◆ Consigne 1 ◆
Imprime l'appel à communications sur les émotions musicales au Moyen Âge en entier, sans rien y changer.
◆ Consigne 2 ◆
Dans les entrées, remplace « skLineSegment » par « skSegment » partout, du tout début jusqu'à la ligne qui contient « v(115.55, 0) * », celle-ci comprise. Redonne seulement ces lignes, le reste inchangé.

Les émotions musicales dans la culture médiévale. Effets de la musique sur les corps et les âmes (Univ. Paris Cité)

Appel à communications :

Les émotions musicales dans la culture médiévale :

effets de la musique sur les corps et les âmes 
 
Université Paris Cité, 14 et 15 décembre 2023

Si les scènes de fête peuvent mentionner la joie et le deduit provoqués par la musique pendant ces réjouissances courtoises, la palette des émotions musicales excède cette fonction de divertissement dans le paysage sonore médiéval[1]. Larmes versées par saint Augustin à l’écoute de chants liturgiques, allusions au modèle vétéro-testamentaire de la guérison de Saül par la harpe de David, topos des effets thérapeutiques de la musique répété par les auteurs des traités de musique et de médecine, narrateurs maintenus éveillés par des chants d’oiseaux ou figures s’endormant au doux son d’une flûte, effroi suscité par les tambours et les cors en contexte épique, séduction exercée par des voix enchanteresses... : vaste est le spectre des effets de la musique sur les corps et les âmes enregistrés par les textes spirituels et profanes, savants et littéraires.
Tributaire de l’héritage contrasté des traités de saint Augustin et de Boèce, la musique est non seulement conçue au Moyen Âge comme une science des nombres mais aussi comme une pratique aux propriétés sensibles qui met en mouvement, de façon plus ou moins littérale, les auditeurs et les auditrices. L’émotion suscitée par la musique est en effet à comprendre dans son sens étymologique si l’on en croit Guillaume d’Auvergne, pour qui la « vertu efficace » des harmonies musicales s’exerce autant sur les âmes que sur les corps, contraints sous l’effet des sons à se « mouvoir » pour « figur[er] le mouvement de leurs passions intérieures[2] ».

◆ Données de la tâche ◆
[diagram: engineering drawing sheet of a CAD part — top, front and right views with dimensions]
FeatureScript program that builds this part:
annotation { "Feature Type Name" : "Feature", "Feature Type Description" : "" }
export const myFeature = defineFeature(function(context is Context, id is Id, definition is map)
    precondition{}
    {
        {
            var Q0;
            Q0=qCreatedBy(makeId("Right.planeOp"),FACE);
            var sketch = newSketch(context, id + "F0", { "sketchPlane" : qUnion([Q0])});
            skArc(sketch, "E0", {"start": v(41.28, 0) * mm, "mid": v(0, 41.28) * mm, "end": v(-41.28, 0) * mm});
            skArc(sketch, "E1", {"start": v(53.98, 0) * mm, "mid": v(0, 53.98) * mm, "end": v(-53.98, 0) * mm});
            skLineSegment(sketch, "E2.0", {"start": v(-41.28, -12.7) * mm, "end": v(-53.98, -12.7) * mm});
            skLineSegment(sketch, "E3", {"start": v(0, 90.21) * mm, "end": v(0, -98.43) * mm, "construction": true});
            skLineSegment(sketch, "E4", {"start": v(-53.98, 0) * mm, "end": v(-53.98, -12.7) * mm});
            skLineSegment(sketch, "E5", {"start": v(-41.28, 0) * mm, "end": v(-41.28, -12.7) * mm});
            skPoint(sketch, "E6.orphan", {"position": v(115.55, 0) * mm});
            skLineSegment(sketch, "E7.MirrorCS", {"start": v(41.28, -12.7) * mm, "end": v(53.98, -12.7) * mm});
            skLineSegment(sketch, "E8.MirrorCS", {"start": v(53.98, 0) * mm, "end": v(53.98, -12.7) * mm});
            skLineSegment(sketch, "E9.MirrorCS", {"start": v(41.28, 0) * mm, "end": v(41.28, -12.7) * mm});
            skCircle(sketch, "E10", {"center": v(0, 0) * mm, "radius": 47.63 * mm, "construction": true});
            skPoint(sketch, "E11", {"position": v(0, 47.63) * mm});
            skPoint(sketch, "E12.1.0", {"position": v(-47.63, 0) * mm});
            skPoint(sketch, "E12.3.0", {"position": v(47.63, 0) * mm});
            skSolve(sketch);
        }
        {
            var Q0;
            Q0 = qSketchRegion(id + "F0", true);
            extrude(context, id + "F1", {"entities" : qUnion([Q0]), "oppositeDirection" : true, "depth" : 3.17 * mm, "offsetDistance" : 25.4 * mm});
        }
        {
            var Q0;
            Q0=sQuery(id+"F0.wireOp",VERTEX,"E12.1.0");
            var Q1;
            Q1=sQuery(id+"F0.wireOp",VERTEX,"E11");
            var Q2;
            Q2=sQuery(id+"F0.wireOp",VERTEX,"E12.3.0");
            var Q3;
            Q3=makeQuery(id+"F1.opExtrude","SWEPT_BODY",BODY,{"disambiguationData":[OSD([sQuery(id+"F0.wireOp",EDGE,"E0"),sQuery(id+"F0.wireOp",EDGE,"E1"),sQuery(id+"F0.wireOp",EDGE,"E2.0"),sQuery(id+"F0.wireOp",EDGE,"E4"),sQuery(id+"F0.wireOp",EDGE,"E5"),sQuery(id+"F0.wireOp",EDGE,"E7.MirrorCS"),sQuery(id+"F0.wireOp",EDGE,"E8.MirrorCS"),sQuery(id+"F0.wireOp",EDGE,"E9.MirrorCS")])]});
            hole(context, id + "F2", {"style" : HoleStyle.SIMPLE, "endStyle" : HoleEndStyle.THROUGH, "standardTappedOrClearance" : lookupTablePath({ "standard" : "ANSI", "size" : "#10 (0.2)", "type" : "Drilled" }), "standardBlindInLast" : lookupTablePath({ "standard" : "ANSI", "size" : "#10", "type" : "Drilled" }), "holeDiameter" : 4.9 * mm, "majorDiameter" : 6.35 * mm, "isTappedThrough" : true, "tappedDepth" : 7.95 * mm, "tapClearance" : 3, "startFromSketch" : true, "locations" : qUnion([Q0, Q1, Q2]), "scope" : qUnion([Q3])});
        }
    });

◆ Réponse 1 ◆
Les émotions musicales dans la culture médiévale. Effets de la musique sur les corps et les âmes (Univ. Paris Cité)

Appel à communications :

Les émotions musicales dans la culture médiévale :

effets de la musique sur les corps et les âmes 
 
Université Paris Cité, 14 et 15 décembre 2023

Si les scènes de fête peuvent mentionner la joie et le deduit provoqués par la musique pendant ces réjouissances courtoises, la palette des émotions musicales excède cette fonction de divertissement dans le paysage sonore médiéval[1]. Larmes versées par saint Augustin à l’écoute de chants liturgiques, allusions au modèle vétéro-testamentaire de la guérison de Saül par la harpe de David, topos des effets thérapeutiques de la musique répété par les auteurs des traités de musique et de médecine, narrateurs maintenus éveillés par des chants d’oiseaux ou figures s’endormant au doux son d’une flûte, effroi suscité par les tambours et les cors en contexte épique, séduction exercée par des voix enchanteresses... : vaste est le spectre des effets de la musique sur les corps et les âmes enregistrés par les textes spirituels et profanes, savants et littéraires.
Tributaire de l’héritage contrasté des traités de saint Augustin et de Boèce, la musique est non seulement conçue au Moyen Âge comme une science des nombres mais aussi comme une pratique aux propriétés sensibles qui met en mouvement, de façon plus ou moins littérale, les auditeurs et les auditrices. L’émotion suscitée par la musique est en effet à comprendre dans son sens étymologique si l’on en croit Guillaume d’Auvergne, pour qui la « vertu efficace » des harmonies musicales s’exerce autant sur les âmes que sur les corps, contraints sous l’effet des sons à se « mouvoir » pour « figur[er] le mouvement de leurs passions intérieures[2] ».

◆ Réponse 2 ◆
[diagram: engineering drawing sheet of a CAD part — top, front and right views with dimensions]
FeatureScript program that builds this part:
annotation { "Feature Type Name" : "Feature", "Feature Type Description" : "" }
export const myFeature = defineFeature(function(context is Context, id is Id, definition is map)
    precondition{}
    {
        {
            var Q0;
            Q0=qCreatedBy(makeId("Right.planeOp"),FACE);
            var sketch = newSketch(context, id + "F0", { "sketchPlane" : qUnion([Q0])});
            skArc(sketch, "E0", {"start": v(41.28, 0) * mm, "mid": v(0, 41.28) * mm, "end": v(-41.28, 0) * mm});
            skArc(sketch, "E1", {"start": v(53.98, 0) * mm, "mid": v(0, 53.98) * mm, "end": v(-53.98, 0) * mm});
            skSegment(sketch, "E2.0", {"start": v(-41.28, -12.7) * mm, "end": v(-53.98, -12.7) * mm});
            skSegment(sketch, "E3", {"start": v(0, 90.21) * mm, "end": v(0, -98.43) * mm, "construction": true});
            skSegment(sketch, "E4", {"start": v(-53.98, 0) * mm, "end": v(-53.98, -12.7) * mm});
            skSegment(sketch, "E5", {"start": v(-41.28, 0) * mm, "end": v(-41.28, -12.7) * mm});
            skPoint(sketch, "E6.orphan", {"position": v(115.55, 0) * mm});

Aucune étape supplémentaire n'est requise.